- TASK REQUIREMENTS -
The lines below starting at the line containing "potted plant: present [350,389,396,480]" and ending at the line containing "desk lamp: none" are to be repeated exactly, with both ends kept and nothing else added.

------ RAW DATA ------

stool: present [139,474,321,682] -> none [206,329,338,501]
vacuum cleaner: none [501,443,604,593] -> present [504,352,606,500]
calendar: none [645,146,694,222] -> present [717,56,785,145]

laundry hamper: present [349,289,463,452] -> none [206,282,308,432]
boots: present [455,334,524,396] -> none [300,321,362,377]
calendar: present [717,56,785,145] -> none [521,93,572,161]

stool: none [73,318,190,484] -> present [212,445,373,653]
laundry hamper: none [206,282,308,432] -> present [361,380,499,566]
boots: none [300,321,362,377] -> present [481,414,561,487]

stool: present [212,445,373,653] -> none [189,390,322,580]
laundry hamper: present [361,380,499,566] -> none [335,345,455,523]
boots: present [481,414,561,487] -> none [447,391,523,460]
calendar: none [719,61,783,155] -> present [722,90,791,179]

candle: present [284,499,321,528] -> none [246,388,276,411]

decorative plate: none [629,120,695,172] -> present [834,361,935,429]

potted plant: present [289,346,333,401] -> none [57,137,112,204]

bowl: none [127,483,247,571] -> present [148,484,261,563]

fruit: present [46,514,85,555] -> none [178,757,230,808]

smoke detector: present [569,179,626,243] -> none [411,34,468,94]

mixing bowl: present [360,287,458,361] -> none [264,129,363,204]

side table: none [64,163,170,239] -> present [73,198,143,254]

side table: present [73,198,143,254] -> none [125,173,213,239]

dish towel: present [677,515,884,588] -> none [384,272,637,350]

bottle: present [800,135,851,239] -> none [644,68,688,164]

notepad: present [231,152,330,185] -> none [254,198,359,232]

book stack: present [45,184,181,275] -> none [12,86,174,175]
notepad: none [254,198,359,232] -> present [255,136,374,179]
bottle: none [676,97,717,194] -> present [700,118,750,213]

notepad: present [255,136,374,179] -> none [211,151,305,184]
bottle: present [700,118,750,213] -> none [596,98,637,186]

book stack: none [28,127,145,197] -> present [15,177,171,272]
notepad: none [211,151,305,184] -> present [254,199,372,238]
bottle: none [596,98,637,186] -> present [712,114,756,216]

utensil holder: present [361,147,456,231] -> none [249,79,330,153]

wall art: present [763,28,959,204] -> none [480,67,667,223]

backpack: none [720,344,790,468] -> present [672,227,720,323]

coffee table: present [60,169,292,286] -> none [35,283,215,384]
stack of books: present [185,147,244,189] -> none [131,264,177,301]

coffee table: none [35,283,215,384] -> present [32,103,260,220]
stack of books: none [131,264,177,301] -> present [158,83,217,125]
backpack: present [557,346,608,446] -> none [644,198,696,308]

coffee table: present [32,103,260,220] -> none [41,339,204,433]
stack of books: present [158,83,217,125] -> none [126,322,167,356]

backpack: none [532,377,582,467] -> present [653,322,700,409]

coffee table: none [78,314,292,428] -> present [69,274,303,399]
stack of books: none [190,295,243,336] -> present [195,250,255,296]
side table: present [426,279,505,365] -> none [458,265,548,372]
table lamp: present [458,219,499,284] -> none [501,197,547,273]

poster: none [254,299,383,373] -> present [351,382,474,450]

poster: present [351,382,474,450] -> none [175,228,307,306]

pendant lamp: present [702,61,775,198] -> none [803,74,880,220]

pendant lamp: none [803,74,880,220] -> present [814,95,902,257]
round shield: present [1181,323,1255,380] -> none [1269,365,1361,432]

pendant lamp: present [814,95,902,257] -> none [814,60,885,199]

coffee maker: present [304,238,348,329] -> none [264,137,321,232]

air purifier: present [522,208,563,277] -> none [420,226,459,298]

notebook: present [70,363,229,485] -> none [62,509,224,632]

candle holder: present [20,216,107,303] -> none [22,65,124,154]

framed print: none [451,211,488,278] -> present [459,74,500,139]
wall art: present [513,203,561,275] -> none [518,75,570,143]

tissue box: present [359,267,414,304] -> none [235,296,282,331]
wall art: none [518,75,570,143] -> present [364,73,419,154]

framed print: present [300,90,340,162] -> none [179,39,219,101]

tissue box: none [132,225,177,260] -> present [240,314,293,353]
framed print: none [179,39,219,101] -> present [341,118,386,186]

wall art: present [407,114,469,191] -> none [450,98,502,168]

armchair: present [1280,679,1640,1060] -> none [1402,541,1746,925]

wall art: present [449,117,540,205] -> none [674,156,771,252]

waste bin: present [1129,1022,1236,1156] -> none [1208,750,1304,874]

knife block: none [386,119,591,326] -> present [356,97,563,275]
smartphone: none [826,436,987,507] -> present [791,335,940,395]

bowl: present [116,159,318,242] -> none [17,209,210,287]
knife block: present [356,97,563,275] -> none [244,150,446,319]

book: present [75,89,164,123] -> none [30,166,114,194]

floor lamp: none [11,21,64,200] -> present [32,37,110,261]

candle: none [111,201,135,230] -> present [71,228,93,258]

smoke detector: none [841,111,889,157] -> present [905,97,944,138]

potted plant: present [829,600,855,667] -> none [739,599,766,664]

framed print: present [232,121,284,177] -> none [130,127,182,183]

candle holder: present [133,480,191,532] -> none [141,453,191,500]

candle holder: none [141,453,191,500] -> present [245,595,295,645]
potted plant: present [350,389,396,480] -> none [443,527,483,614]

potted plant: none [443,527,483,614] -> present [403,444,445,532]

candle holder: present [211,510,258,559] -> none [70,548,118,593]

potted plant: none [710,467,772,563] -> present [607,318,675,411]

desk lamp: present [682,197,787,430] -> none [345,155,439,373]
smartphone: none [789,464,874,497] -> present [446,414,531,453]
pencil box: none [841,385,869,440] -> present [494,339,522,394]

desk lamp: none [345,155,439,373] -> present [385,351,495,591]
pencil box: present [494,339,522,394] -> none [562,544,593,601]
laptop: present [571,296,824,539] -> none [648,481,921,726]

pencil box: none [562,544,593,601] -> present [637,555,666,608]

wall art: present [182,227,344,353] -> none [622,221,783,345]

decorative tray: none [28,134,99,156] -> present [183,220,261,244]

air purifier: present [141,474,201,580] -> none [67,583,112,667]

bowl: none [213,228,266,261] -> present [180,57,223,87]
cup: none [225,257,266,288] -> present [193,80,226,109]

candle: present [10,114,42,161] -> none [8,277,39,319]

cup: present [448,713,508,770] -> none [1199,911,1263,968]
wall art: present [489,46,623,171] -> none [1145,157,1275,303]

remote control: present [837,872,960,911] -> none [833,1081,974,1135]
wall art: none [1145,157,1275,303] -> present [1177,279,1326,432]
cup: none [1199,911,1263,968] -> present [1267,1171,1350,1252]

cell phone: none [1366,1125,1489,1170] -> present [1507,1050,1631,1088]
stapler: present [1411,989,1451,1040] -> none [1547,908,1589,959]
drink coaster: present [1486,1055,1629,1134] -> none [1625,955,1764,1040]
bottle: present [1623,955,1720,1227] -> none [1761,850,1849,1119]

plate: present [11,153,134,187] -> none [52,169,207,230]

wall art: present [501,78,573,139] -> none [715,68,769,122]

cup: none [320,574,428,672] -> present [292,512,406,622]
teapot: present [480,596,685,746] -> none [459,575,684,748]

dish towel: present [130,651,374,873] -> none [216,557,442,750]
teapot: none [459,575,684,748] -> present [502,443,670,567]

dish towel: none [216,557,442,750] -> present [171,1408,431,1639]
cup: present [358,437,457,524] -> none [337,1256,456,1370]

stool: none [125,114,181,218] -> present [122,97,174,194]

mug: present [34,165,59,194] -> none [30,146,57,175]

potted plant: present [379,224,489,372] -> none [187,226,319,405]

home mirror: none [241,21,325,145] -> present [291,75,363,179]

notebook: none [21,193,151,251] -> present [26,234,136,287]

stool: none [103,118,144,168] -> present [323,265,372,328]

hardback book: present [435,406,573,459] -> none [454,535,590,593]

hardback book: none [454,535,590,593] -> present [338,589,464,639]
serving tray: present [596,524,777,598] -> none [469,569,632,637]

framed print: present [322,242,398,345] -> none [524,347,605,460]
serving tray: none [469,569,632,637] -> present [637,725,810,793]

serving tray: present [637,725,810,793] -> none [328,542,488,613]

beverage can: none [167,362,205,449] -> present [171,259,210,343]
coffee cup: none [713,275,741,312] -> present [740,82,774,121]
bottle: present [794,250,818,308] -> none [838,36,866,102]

------

- OUTPUT BELOW -
potted plant: present [350,389,396,480] -> none [443,527,483,614]

potted plant: none [443,527,483,614] -> present [403,444,445,532]

candle holder: present [211,510,258,559] -> none [70,548,118,593]

potted plant: none [710,467,772,563] -> present [607,318,675,411]

desk lamp: present [682,197,787,430] -> none [345,155,439,373]
smartphone: none [789,464,874,497] -> present [446,414,531,453]
pencil box: none [841,385,869,440] -> present [494,339,522,394]

desk lamp: none [345,155,439,373] -> present [385,351,495,591]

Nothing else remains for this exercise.